HARTFORD, Conn. (AP) - A top prosecutor is being suspended over yearslong delays on investigations into four fatal shootings by police officers, a Connecticut justice panel decided Thursday in a unanimous and apparently unprecedented move.
It was only in December that Hartford State’s Attorney Gail Hardy announced she had determined all four shootings, in cases dating as far back as 2008, were justified, following reports by The Hartford Courant that the investigations had not been completed.
Hardy, Connecticut’s first African American state’s attorney, agreed Wednesday to the suspension of four days without pay, said State Supreme Court Justice Andrew McDonald, chairman of the state Criminal Justice Commission - the first known suspension of a state’s attorney.
“This is a difficult day for all of us because we know that State’s Attorney Hardy has been serving the state of Connecticut for a long period of time and has done so with great dedication on her part,” McDonald said. “That does not address, however, the serious dereliction in duty for her inexcusable delay in submitting these reports.”
Messages seeking comment were left for Hardy on Thursday.
The four reports in question involved the the deaths of Ernesto Morales in Hartford on July 11, 2012; Edmanuel Reyes in Manchester on May 19, 2011; Taurean Wilson in East Hartford on Jan. 1, 2009; and Joseph Bak in Hartford on March 3, 2008.
Hardy’s eight-year term expires at the end of this month, and the commission will start deciding next week whether to reappoint her.
The state NAACP, the American Civil Liberties Union of Connecticut and two Hartford pastors wrote a letter to the commission that urged its members to discipline Hardy and deny her reappointment.
“Throughout her two terms, State’s Attorney Hardy has engaged in willful negligence of a portion of her duties that are important to our community,” the letter said. “State’s Attorney Hardy … has not been held to account for her poor management of the Hartford Judicial District.”

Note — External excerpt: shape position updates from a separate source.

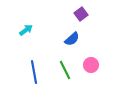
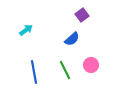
purple square: moved 1 px right, 1 px down
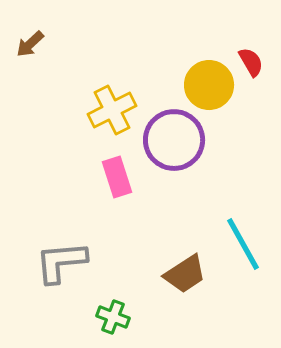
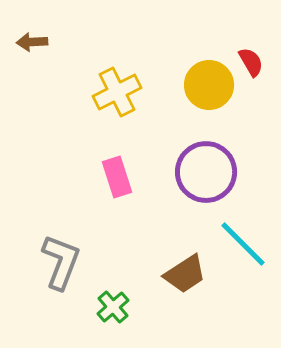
brown arrow: moved 2 px right, 2 px up; rotated 40 degrees clockwise
yellow cross: moved 5 px right, 18 px up
purple circle: moved 32 px right, 32 px down
cyan line: rotated 16 degrees counterclockwise
gray L-shape: rotated 116 degrees clockwise
green cross: moved 10 px up; rotated 28 degrees clockwise
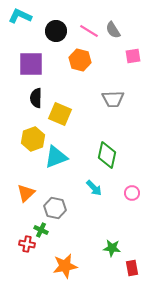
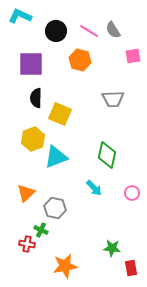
red rectangle: moved 1 px left
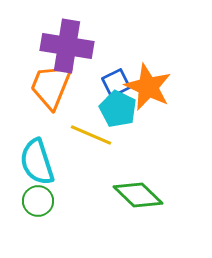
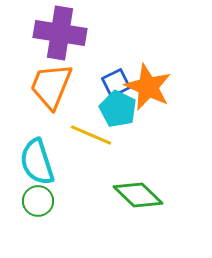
purple cross: moved 7 px left, 13 px up
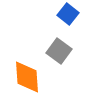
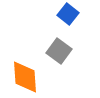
orange diamond: moved 2 px left
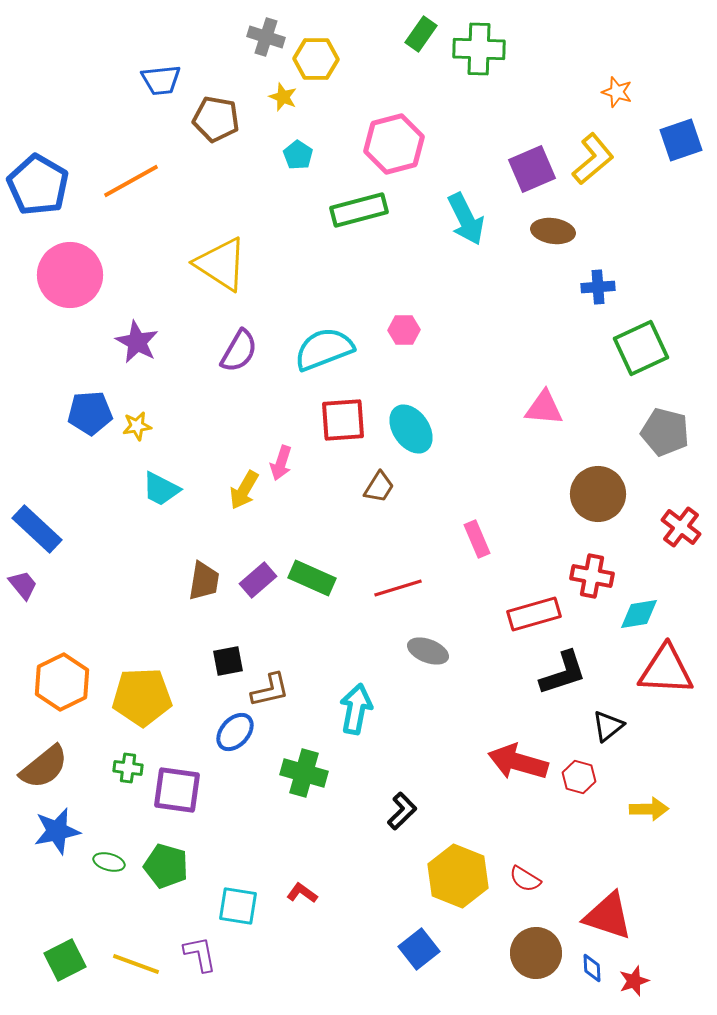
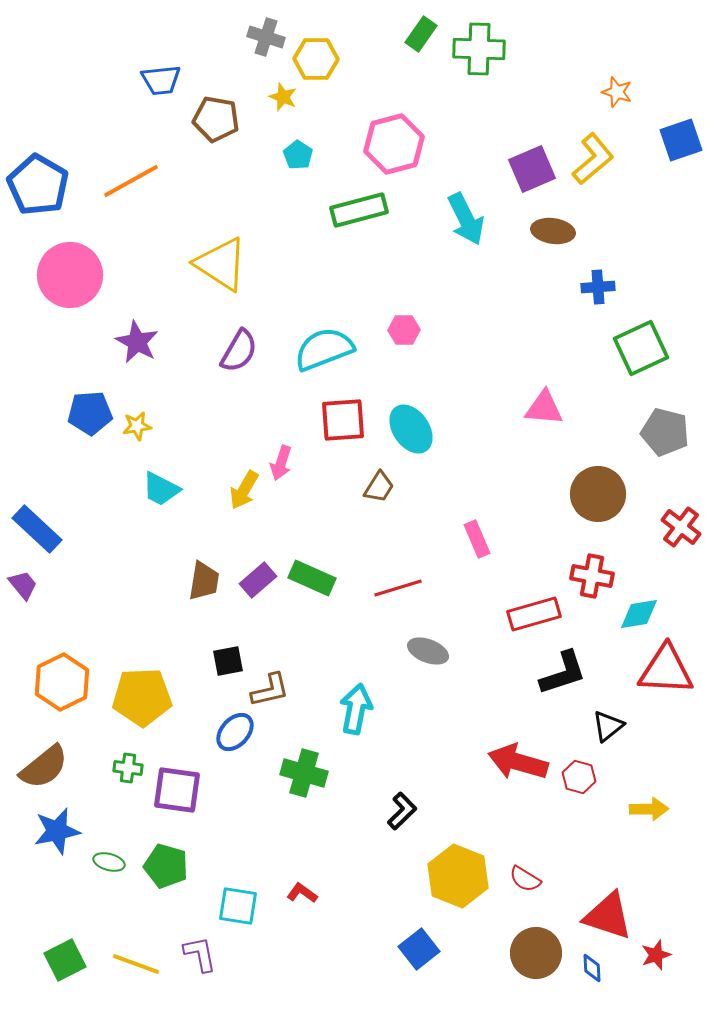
red star at (634, 981): moved 22 px right, 26 px up
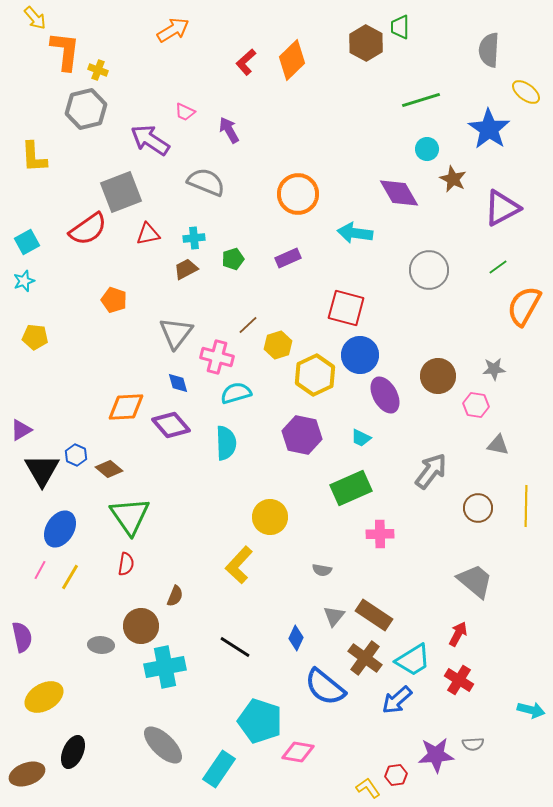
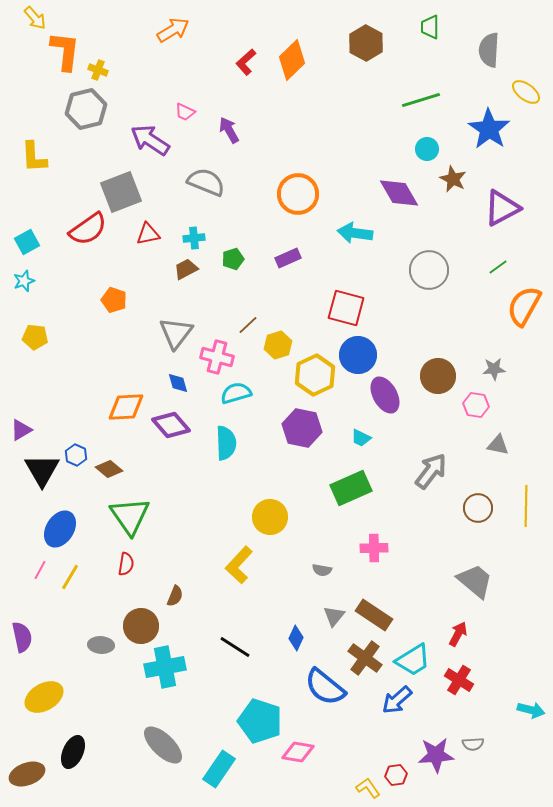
green trapezoid at (400, 27): moved 30 px right
blue circle at (360, 355): moved 2 px left
purple hexagon at (302, 435): moved 7 px up
pink cross at (380, 534): moved 6 px left, 14 px down
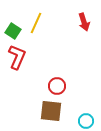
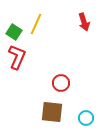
yellow line: moved 1 px down
green square: moved 1 px right, 1 px down
red circle: moved 4 px right, 3 px up
brown square: moved 1 px right, 1 px down
cyan circle: moved 3 px up
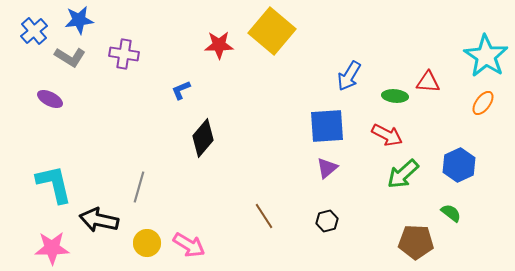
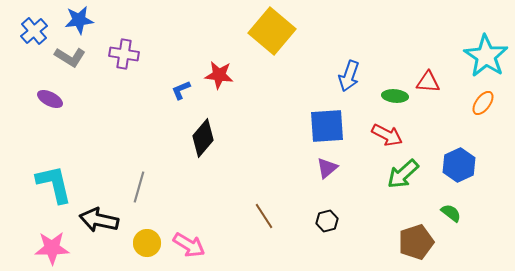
red star: moved 30 px down; rotated 8 degrees clockwise
blue arrow: rotated 12 degrees counterclockwise
brown pentagon: rotated 20 degrees counterclockwise
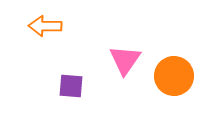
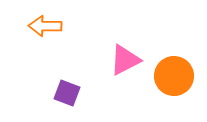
pink triangle: rotated 28 degrees clockwise
purple square: moved 4 px left, 7 px down; rotated 16 degrees clockwise
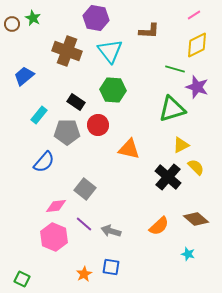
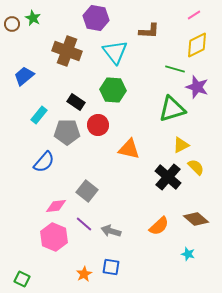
cyan triangle: moved 5 px right, 1 px down
gray square: moved 2 px right, 2 px down
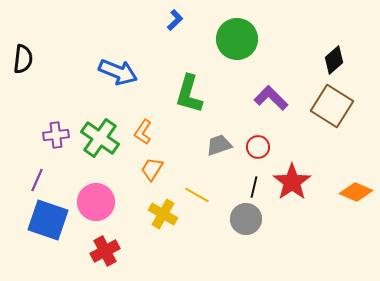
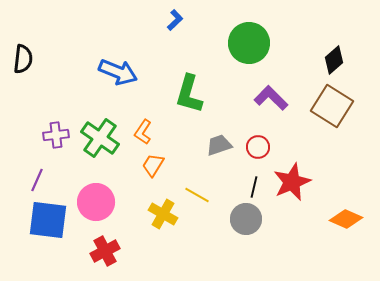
green circle: moved 12 px right, 4 px down
orange trapezoid: moved 1 px right, 4 px up
red star: rotated 12 degrees clockwise
orange diamond: moved 10 px left, 27 px down
blue square: rotated 12 degrees counterclockwise
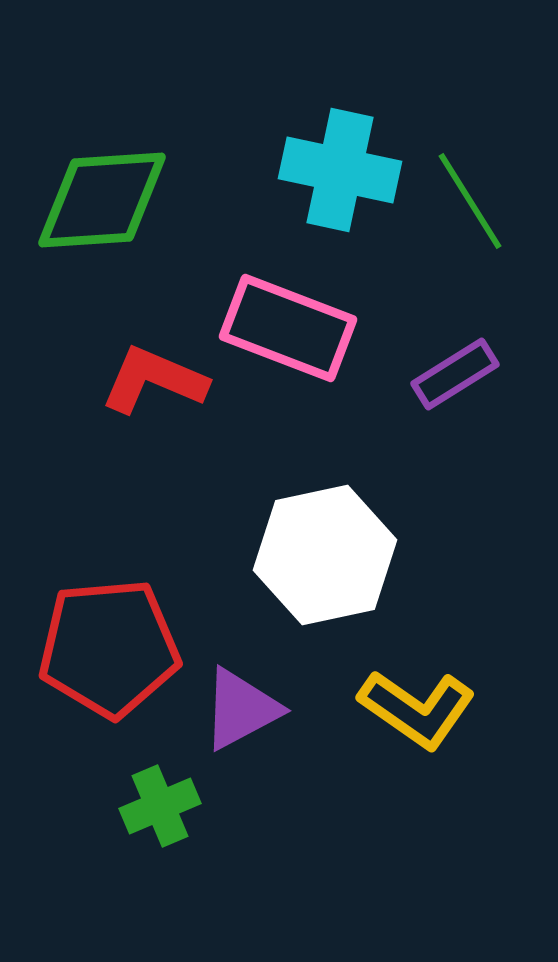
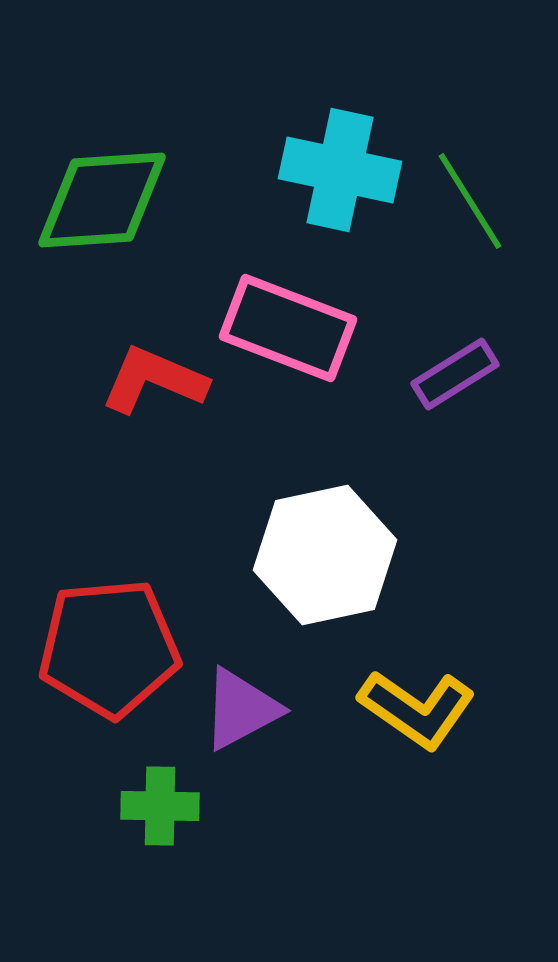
green cross: rotated 24 degrees clockwise
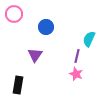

They also accused Hardy of failing to apply state laws on hate crimes when people were victims of race-based violence.
Claudine Fox, campaign manager for the state ACLU, said the four-day suspension was not long enough.
McDonald said he knew the length of the suspension would be criticized variously as too lenient or too harsh.
“The work of the judicial district still has to occur, and it does in fact need a leader, and that’s why the suspension is only four days,” he said.
Hardy, a former probation officer and public defender, was a state prosecutor in Waterbury for 11 years before being appointed state’s attorney for the Hartford district in 2007. The district includes the capital city and 18 nearby towns.
She apologized last year for the long delays in completing the reports.
“I again wish to extend my condolences to the families of the deceased for the loss of their loved ones and my deepest apologies for the time that it has taken to complete these reports,” Hardy said. “I am also publicly committing myself to the timely completion of all such investigations in the future.”
Hardy also apologized to police officers involved in the cases who had to wait for the formal reports.
The four shootings angered and upset relatives of the four men killed by police but did not lead to large protests.
Bak, 23, of West Hartford, was shot by two state troopers in 2008 when he charged at them with a knife, police said. The shooting in Hartford came after authorities said Bak robbed a bank and led police on a car chase.
Wilson, 26, of Hartford, was shot by police responding to a domestic violence call in East Hartford in 2009. Authorities say he stabbed a police dog and tried to attack an officer when police opened fire. The dog and an injured officer survived.
Reyes, 33, was shot by a police sharpshooter after holding his family hostage and shooting an officer in Manchester in 2011. The officer survived.
Morales, 30, of Hartford, was shot by Hartford police in 2012 when he rammed a stolen SUV into a police cruiser and drove at officers. The SUV hit an apartment building where no one was hurt.